Segment is a "view" over the underlying char array containing your document.
So, the char array inside the segment might contain whole text or just part of it, depending on the implementation. But when you handle segment, you are only allowed to "look" at the stuff that is limited by Segment.offset and Segment.count. See it as offset = char array start index and count is offset + count = end index.

char[] array = text.array;
int offset = text.offset;
int count = text.count;
int end = offset + count;
for (int i = offset; i < end; i++)
{
       //Do stuff with array[i];
}

initialTokenType is for multiline tokens that hangs off previous lines. You can look at it as if you were parsing previous line and the last token wasn't finished, like SELECT 'blablabla
blablab'
when you parse blablab' RTextArea will pass you previous token's "type" so you know you should continue to parse a character string, and not just start off from scratch.

Finally, startOffset is the "global" offset of the segment. So when you add the tokens, your token has start / end as local to the segment offset. So you have to add this startOffset to the token's start index:

        List<ISQLToken> l = TSQLLexer.parse(array, offset, end, ts /*previous state*/);
        //Loop tokens...
        ISQLToken t;
        for (int i = 0; i < l.size(); i++)
        {
            t = l.get(i);
            addToken(text, t.getStart(), t.getEnd(), t.getTokenType(), t.getStart() + newStartOffset);
        }

Then, there are some other stuff like nested comments on multilines etc... :D Basically, it's a mess.

I think you can look at how a couple of other tokenmakers are implemented to get the idea of what they're doing.

For auto identation, you implement an action and set it on your TokenMaker's getInsertBreakAction. See for example AbstractJFlexCTokenMaker

Arham · Answer 2 · Wed Feb 23 2022 19:51:51 GMT+0800 (China Standard Time)

@Essay97

Also, side question completely unrelated: I don't get how should I implement auto indentation
I also don't know how to do the auto indentation part.
But You should have already sent a notification to @bobbylight about this issue!

bobbylight · Answer 3 · Sun Mar 20 2022 13:03:02 GMT+0800 (China Standard Time)

@siggemannen is right about Segments - they are a Swing class designed to let you read text from JTextComponents without creating a lot of Strings. For performance reasons, the Swing team was effectively cheating and giving you an offset- and length-pointer into the text component's text, rather than allocating memory for a String copy, since a lot of stuff reads from the text component's Document. Many of the Swing API's that actually render text to the screen use Segment.

The character array may appear to always be your entire Document, but that's not guaranteed to the case.

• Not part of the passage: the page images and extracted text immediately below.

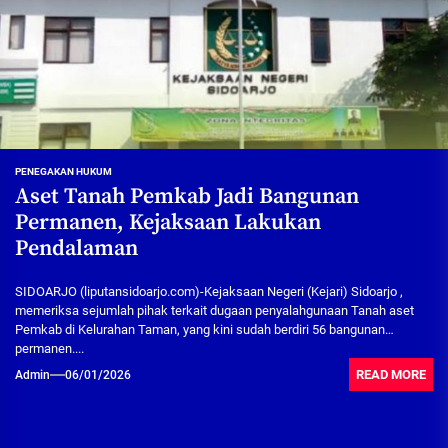
PENEGAKAN HUKUM
Aset Tanah Pemkab Jadi Bangunan
Permanen, Kejaksaan Lakukan
Pendalaman
SIDOARJO (liputansidoarjo.com)-‎Kejaksaan‎ Negeri (Kejari) Sidoarjo ,
memeriksa sejumlah pihak terkait dugaan penyalahgunaan Tanah aset
Pemkab di Kelurahan Taman, yang kini sudah berdiri 56 bangunan
permanen....
READ MORE
Admin
06/01/2026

Indeed, for large documents you might get only a portion of it, for example. So only ever reach into the [offset, offset + count) range of the array. In practice, TokenMaker.getTokenList(Segment, int, int) will only get called for a single line of code at a time, so this is the largest (and smallest!) amount of code parsed at a time.

Two examples you could follow of a homebrew TokenMaker that read from a Segment are UnixShellTokenMaker and WindowsBatchTokenMaker.

As for auto-indentation, the simplest way is to override the getShouldIndentNextLineAfter(Token) method in your TokenMaker implementation to return true if the next line should be indented. This is very simplistic logic, with the idea that the "last" Token on a line is sufficient to decide whether to indent the next line, but in practice that's typically all that's necessary. Note there's no support for auto-"outdent" outside of curly braces doing so automatically, if you have overridden TokenMaker.getCurlyBracesDenoteCodeBlocks(). For reference, here is an example of how languages like C and Java have auto-indentation implemented in the library.

If you need more sophisticated auto-indentation logic, you'll need to again take @siggemannen's advice and override getInsertBreakAction() to return your own logic.